_YOUR INSTRUCTIONS_
Your task is to repeat the lines below exactly, excluding any pictures they contain.

Records contained in a dataset:
* Begin *
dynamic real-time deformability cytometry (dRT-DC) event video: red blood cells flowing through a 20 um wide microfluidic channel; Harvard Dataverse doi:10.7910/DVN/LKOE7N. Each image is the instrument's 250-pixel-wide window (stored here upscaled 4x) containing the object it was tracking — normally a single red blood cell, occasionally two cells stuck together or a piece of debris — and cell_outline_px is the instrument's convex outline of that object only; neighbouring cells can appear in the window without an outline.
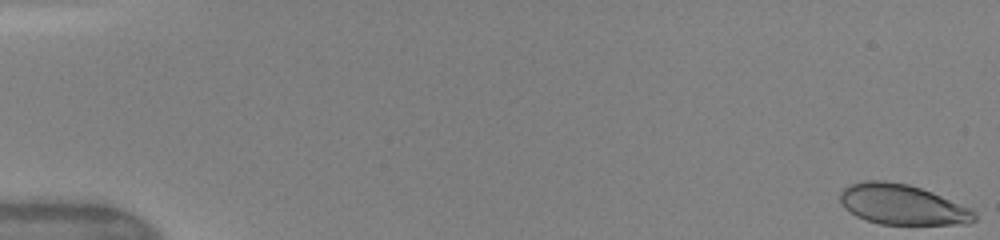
{"species": "human", "species_latin": "Homo sapiens", "temperature_condition": "warm", "stored_images_in_passage": 49, "camera_frame_rate_fps": 3000, "um_per_image_px": 0.085, "donor": {"sex": "female"}, "frame": {"image": 1, "passage_image": 1, "time_ms": 0.0, "image_size_px": [1000, 240], "cell_outline_px": [[976, 220], [968, 224], [880, 224], [856, 216], [844, 208], [840, 200], [840, 192], [848, 184], [864, 180], [884, 180], [908, 184], [932, 192], [972, 208], [976, 212]], "centroid_in_image_um": [76.7, 17.38], "position_along_channel_um": 8.3, "area_um2": 31.73}}
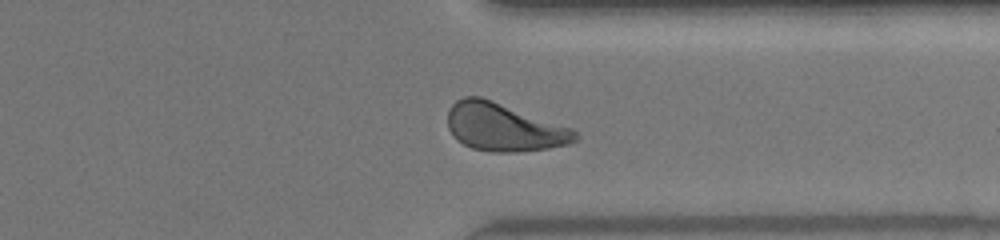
{"frame": {"image": 2, "passage_image": 39, "time_ms": 12.667, "image_size_px": [1000, 240], "cell_outline_px": [[576, 140], [572, 144], [548, 148], [520, 152], [492, 152], [472, 148], [456, 140], [452, 136], [448, 128], [448, 108], [456, 100], [464, 96], [480, 96], [492, 100], [572, 128], [576, 132]], "centroid_in_image_um": [42.8, 10.82], "position_along_channel_um": 368.6, "area_um2": 35.72}}
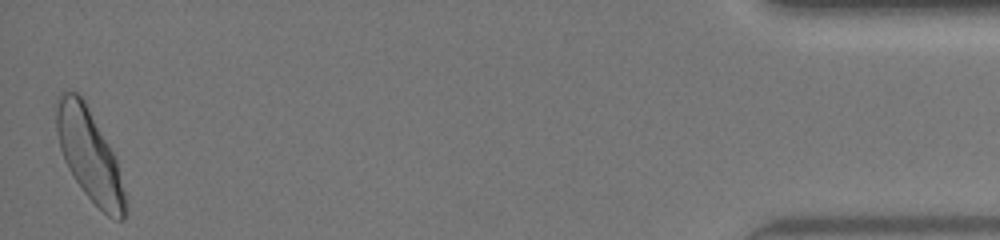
{"frame": {"image": 3, "passage_image": 49, "time_ms": 16.0, "image_size_px": [1000, 240], "cell_outline_px": [[124, 220], [116, 220], [108, 216], [84, 192], [68, 168], [64, 160], [60, 148], [56, 132], [56, 96], [64, 92], [76, 92], [84, 100], [108, 144], [116, 160], [124, 192]], "centroid_in_image_um": [7.55, 13.15], "position_along_channel_um": 427.6, "area_um2": 35.66}, "authors_computed_cell_mechanics": {"area_um2": 34.2754, "velocity_mm_per_s": 4.1529, "shape_relaxation_time_tau1_ms": 3.6889, "shape_relaxation_time_tau2_ms": null, "deformation_change_tau1": 0.1578, "deformation_change_tau2": null}}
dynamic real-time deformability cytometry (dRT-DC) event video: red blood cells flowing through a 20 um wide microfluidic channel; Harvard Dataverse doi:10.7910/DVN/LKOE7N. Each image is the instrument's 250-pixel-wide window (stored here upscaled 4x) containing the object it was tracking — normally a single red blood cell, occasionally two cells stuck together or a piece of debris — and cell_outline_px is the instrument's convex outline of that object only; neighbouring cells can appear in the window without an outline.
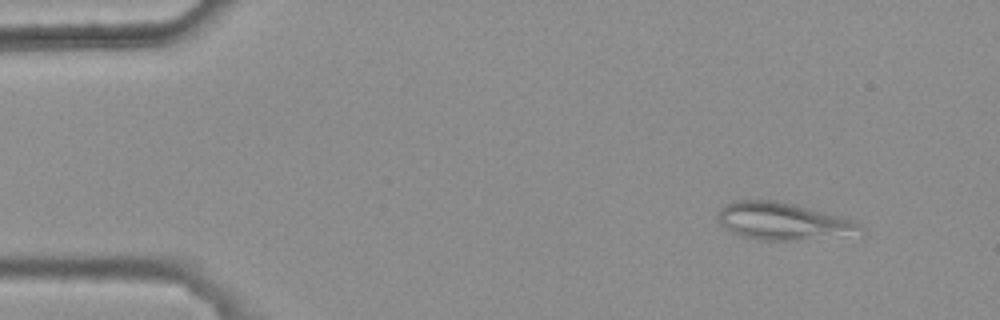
{"species": "common noctule bat (a hibernating species)", "species_latin": "Nyctalus noctula", "temperature_condition": "warm", "stored_images_in_passage": 4, "camera_frame_rate_fps": 3000, "um_per_image_px": 0.085, "animal": {"sex": "female", "body_mass_g": 25.1}, "frame": {"image": 1, "passage_image": 2, "time_ms": 0.333, "image_size_px": [1000, 320], "cell_outline_px": [[864, 236], [788, 240], [760, 240], [740, 236], [732, 232], [720, 224], [720, 208], [732, 200], [776, 200], [796, 204], [852, 220], [864, 228]], "centroid_in_image_um": [66.64, 18.82], "position_along_channel_um": 18.4, "area_um2": 31.27}}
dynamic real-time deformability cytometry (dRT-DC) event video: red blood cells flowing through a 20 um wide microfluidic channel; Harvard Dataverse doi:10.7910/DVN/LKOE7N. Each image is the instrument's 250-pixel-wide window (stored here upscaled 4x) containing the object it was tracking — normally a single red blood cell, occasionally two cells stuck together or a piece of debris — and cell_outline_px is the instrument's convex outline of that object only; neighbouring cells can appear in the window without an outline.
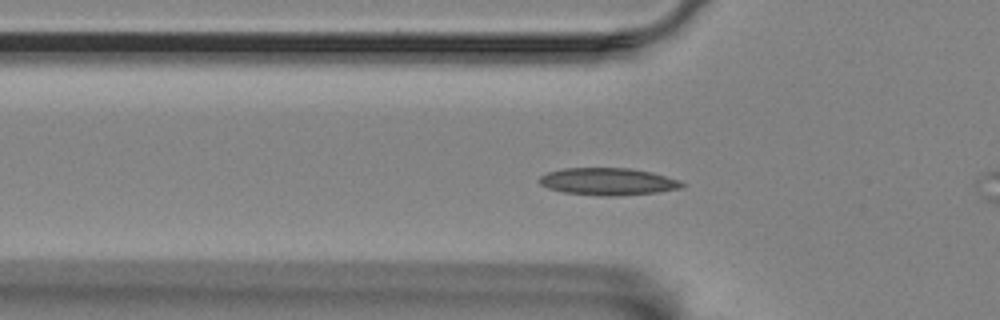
{"species": "Egyptian fruit bat (a non-hibernating species)", "species_latin": "Rousettus aegyptiacus", "temperature_condition": "room temperature", "stored_images_in_passage": 56, "camera_frame_rate_fps": 3000, "um_per_image_px": 0.085, "animal": {"sex": "female"}, "frame": {"image": 1, "passage_image": 17, "time_ms": 5.333, "image_size_px": [1000, 320], "cell_outline_px": [[684, 188], [656, 192], [620, 196], [600, 196], [564, 192], [548, 188], [540, 184], [536, 180], [540, 176], [548, 172], [564, 168], [628, 168], [652, 172], [676, 180], [684, 184]], "centroid_in_image_um": [51.63, 15.44], "position_along_channel_um": 74.2, "area_um2": 22.6}}
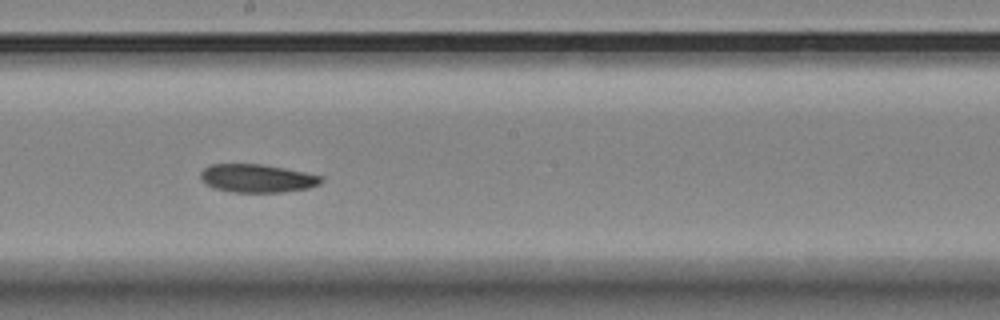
{"frame": {"image": 2, "passage_image": 30, "time_ms": 9.667, "image_size_px": [1000, 320], "cell_outline_px": [[324, 180], [320, 184], [308, 188], [280, 192], [232, 192], [212, 188], [204, 184], [200, 180], [200, 172], [204, 168], [212, 164], [260, 164], [284, 168], [324, 176]], "centroid_in_image_um": [21.83, 15.16], "position_along_channel_um": 226.4, "area_um2": 20.0}}
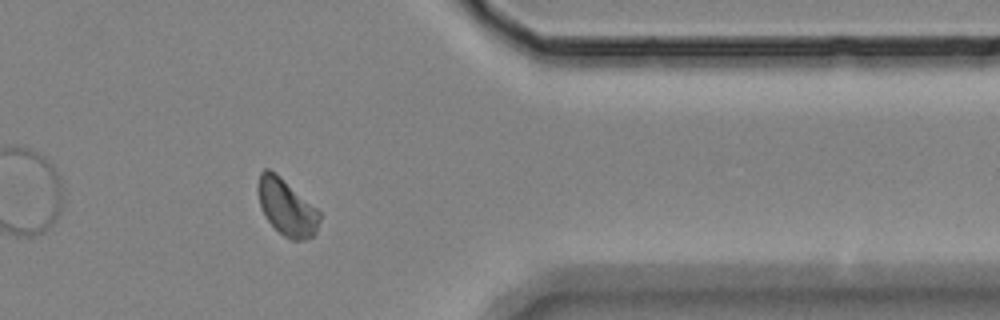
{"frame": {"image": 3, "passage_image": 45, "time_ms": 14.667, "image_size_px": [1000, 320], "cell_outline_px": [[320, 220], [316, 232], [312, 236], [304, 240], [292, 240], [284, 236], [268, 220], [260, 208], [256, 188], [260, 172], [264, 168], [268, 168], [276, 172], [316, 208], [320, 212]], "centroid_in_image_um": [24.33, 17.59], "position_along_channel_um": 387.1, "area_um2": 20.29}}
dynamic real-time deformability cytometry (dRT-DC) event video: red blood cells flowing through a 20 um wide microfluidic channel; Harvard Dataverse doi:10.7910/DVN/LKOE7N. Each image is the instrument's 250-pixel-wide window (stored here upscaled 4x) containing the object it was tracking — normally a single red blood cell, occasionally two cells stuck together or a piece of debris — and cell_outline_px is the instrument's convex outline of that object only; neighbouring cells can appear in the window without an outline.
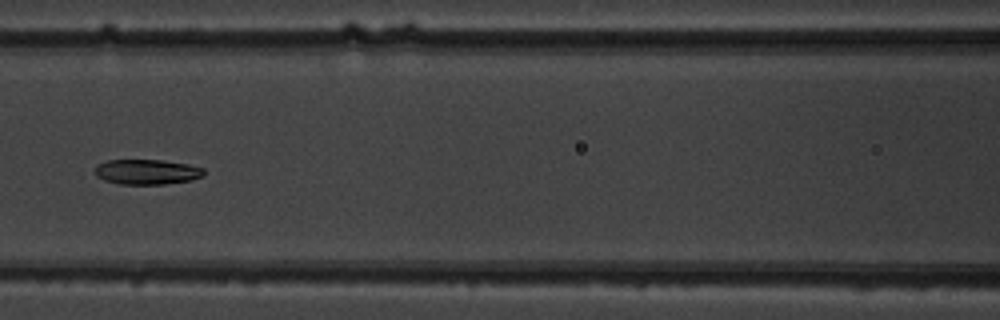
{"species": "common noctule bat (a hibernating species)", "species_latin": "Nyctalus noctula", "temperature_condition": "warm", "stored_images_in_passage": 10, "camera_frame_rate_fps": 3000, "um_per_image_px": 0.085, "animal": {"sex": "male", "body_mass_g": 19.5, "forearm_length_mm": 54.6}, "frame": {"image": 1, "passage_image": 7, "time_ms": 7.0, "image_size_px": [1000, 320], "cell_outline_px": [[204, 176], [192, 180], [164, 184], [120, 184], [104, 180], [96, 176], [96, 164], [108, 160], [160, 160], [188, 164], [204, 168]], "centroid_in_image_um": [12.5, 14.61], "position_along_channel_um": 154.1, "area_um2": 15.95}}
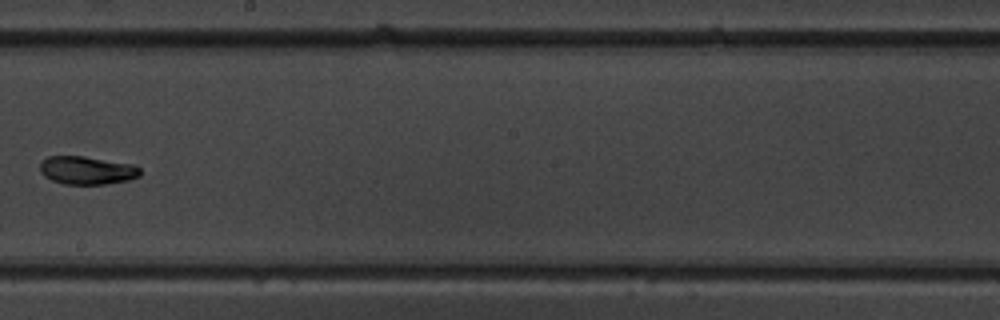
* End *
_SOLUTION TO THIS EXERCISE_
dynamic real-time deformability cytometry (dRT-DC) event video: red blood cells flowing through a 20 um wide microfluidic channel; Harvard Dataverse doi:10.7910/DVN/LKOE7N. Each image is the instrument's 250-pixel-wide window (stored here upscaled 4x) containing the object it was tracking — normally a single red blood cell, occasionally two cells stuck together or a piece of debris — and cell_outline_px is the instrument's convex outline of that object only; neighbouring cells can appear in the window without an outline.
{"species": "human", "species_latin": "Homo sapiens", "temperature_condition": "warm", "stored_images_in_passage": 49, "camera_frame_rate_fps": 3000, "um_per_image_px": 0.085, "donor": {"sex": "female"}, "frame": {"image": 1, "passage_image": 1, "time_ms": 0.0, "image_size_px": [1000, 240], "cell_outline_px": [[976, 220], [968, 224], [880, 224], [856, 216], [844, 208], [840, 200], [840, 192], [848, 184], [864, 180], [884, 180], [908, 184], [932, 192], [972, 208], [976, 212]], "centroid_in_image_um": [76.7, 17.38], "position_along_channel_um": 8.3, "area_um2": 31.73}}
{"frame": {"image": 2, "passage_image": 39, "time_ms": 12.667, "image_size_px": [1000, 240], "cell_outline_px": [[576, 140], [572, 144], [548, 148], [520, 152], [492, 152], [472, 148], [456, 140], [452, 136], [448, 128], [448, 108], [456, 100], [464, 96], [480, 96], [492, 100], [572, 128], [576, 132]], "centroid_in_image_um": [42.8, 10.82], "position_along_channel_um": 368.6, "area_um2": 35.72}}
{"frame": {"image": 3, "passage_image": 49, "time_ms": 16.0, "image_size_px": [1000, 240], "cell_outline_px": [[124, 220], [116, 220], [108, 216], [84, 192], [68, 168], [64, 160], [60, 148], [56, 132], [56, 96], [64, 92], [76, 92], [84, 100], [108, 144], [116, 160], [124, 192]], "centroid_in_image_um": [7.55, 13.15], "position_along_channel_um": 427.6, "area_um2": 35.66}, "authors_computed_cell_mechanics": {"area_um2": 34.2754, "velocity_mm_per_s": 4.1529, "shape_relaxation_time_tau1_ms": 3.6889, "shape_relaxation_time_tau2_ms": null, "deformation_change_tau1": 0.1578, "deformation_change_tau2": null}}
dynamic real-time deformability cytometry (dRT-DC) event video: red blood cells flowing through a 20 um wide microfluidic channel; Harvard Dataverse doi:10.7910/DVN/LKOE7N. Each image is the instrument's 250-pixel-wide window (stored here upscaled 4x) containing the object it was tracking — normally a single red blood cell, occasionally two cells stuck together or a piece of debris — and cell_outline_px is the instrument's convex outline of that object only; neighbouring cells can appear in the window without an outline.
{"species": "common noctule bat (a hibernating species)", "species_latin": "Nyctalus noctula", "temperature_condition": "warm", "stored_images_in_passage": 4, "camera_frame_rate_fps": 3000, "um_per_image_px": 0.085, "animal": {"sex": "female", "body_mass_g": 25.1}, "frame": {"image": 1, "passage_image": 2, "time_ms": 0.333, "image_size_px": [1000, 320], "cell_outline_px": [[864, 236], [788, 240], [760, 240], [740, 236], [732, 232], [720, 224], [720, 208], [732, 200], [776, 200], [796, 204], [852, 220], [864, 228]], "centroid_in_image_um": [66.64, 18.82], "position_along_channel_um": 18.4, "area_um2": 31.27}}
dynamic real-time deformability cytometry (dRT-DC) event video: red blood cells flowing through a 20 um wide microfluidic channel; Harvard Dataverse doi:10.7910/DVN/LKOE7N. Each image is the instrument's 250-pixel-wide window (stored here upscaled 4x) containing the object it was tracking — normally a single red blood cell, occasionally two cells stuck together or a piece of debris — and cell_outline_px is the instrument's convex outline of that object only; neighbouring cells can appear in the window without an outline.
{"species": "Egyptian fruit bat (a non-hibernating species)", "species_latin": "Rousettus aegyptiacus", "temperature_condition": "room temperature", "stored_images_in_passage": 56, "camera_frame_rate_fps": 3000, "um_per_image_px": 0.085, "animal": {"sex": "female"}, "frame": {"image": 1, "passage_image": 17, "time_ms": 5.333, "image_size_px": [1000, 320], "cell_outline_px": [[684, 188], [656, 192], [620, 196], [600, 196], [564, 192], [548, 188], [540, 184], [536, 180], [540, 176], [548, 172], [564, 168], [628, 168], [652, 172], [676, 180], [684, 184]], "centroid_in_image_um": [51.63, 15.44], "position_along_channel_um": 74.2, "area_um2": 22.6}}
{"frame": {"image": 2, "passage_image": 30, "time_ms": 9.667, "image_size_px": [1000, 320], "cell_outline_px": [[324, 180], [320, 184], [308, 188], [280, 192], [232, 192], [212, 188], [204, 184], [200, 180], [200, 172], [204, 168], [212, 164], [260, 164], [284, 168], [324, 176]], "centroid_in_image_um": [21.83, 15.16], "position_along_channel_um": 226.4, "area_um2": 20.0}}
{"frame": {"image": 3, "passage_image": 45, "time_ms": 14.667, "image_size_px": [1000, 320], "cell_outline_px": [[320, 220], [316, 232], [312, 236], [304, 240], [292, 240], [284, 236], [268, 220], [260, 208], [256, 188], [260, 172], [264, 168], [268, 168], [276, 172], [316, 208], [320, 212]], "centroid_in_image_um": [24.33, 17.59], "position_along_channel_um": 387.1, "area_um2": 20.29}}
dynamic real-time deformability cytometry (dRT-DC) event video: red blood cells flowing through a 20 um wide microfluidic channel; Harvard Dataverse doi:10.7910/DVN/LKOE7N. Each image is the instrument's 250-pixel-wide window (stored here upscaled 4x) containing the object it was tracking — normally a single red blood cell, occasionally two cells stuck together or a piece of debris — and cell_outline_px is the instrument's convex outline of that object only; neighbouring cells can appear in the window without an outline.
{"species": "common noctule bat (a hibernating species)", "species_latin": "Nyctalus noctula", "temperature_condition": "warm", "stored_images_in_passage": 10, "camera_frame_rate_fps": 3000, "um_per_image_px": 0.085, "animal": {"sex": "male", "body_mass_g": 19.5, "forearm_length_mm": 54.6}, "frame": {"image": 1, "passage_image": 7, "time_ms": 7.0, "image_size_px": [1000, 320], "cell_outline_px": [[204, 176], [192, 180], [164, 184], [120, 184], [104, 180], [96, 176], [96, 164], [108, 160], [160, 160], [188, 164], [204, 168]], "centroid_in_image_um": [12.5, 14.61], "position_along_channel_um": 154.1, "area_um2": 15.95}}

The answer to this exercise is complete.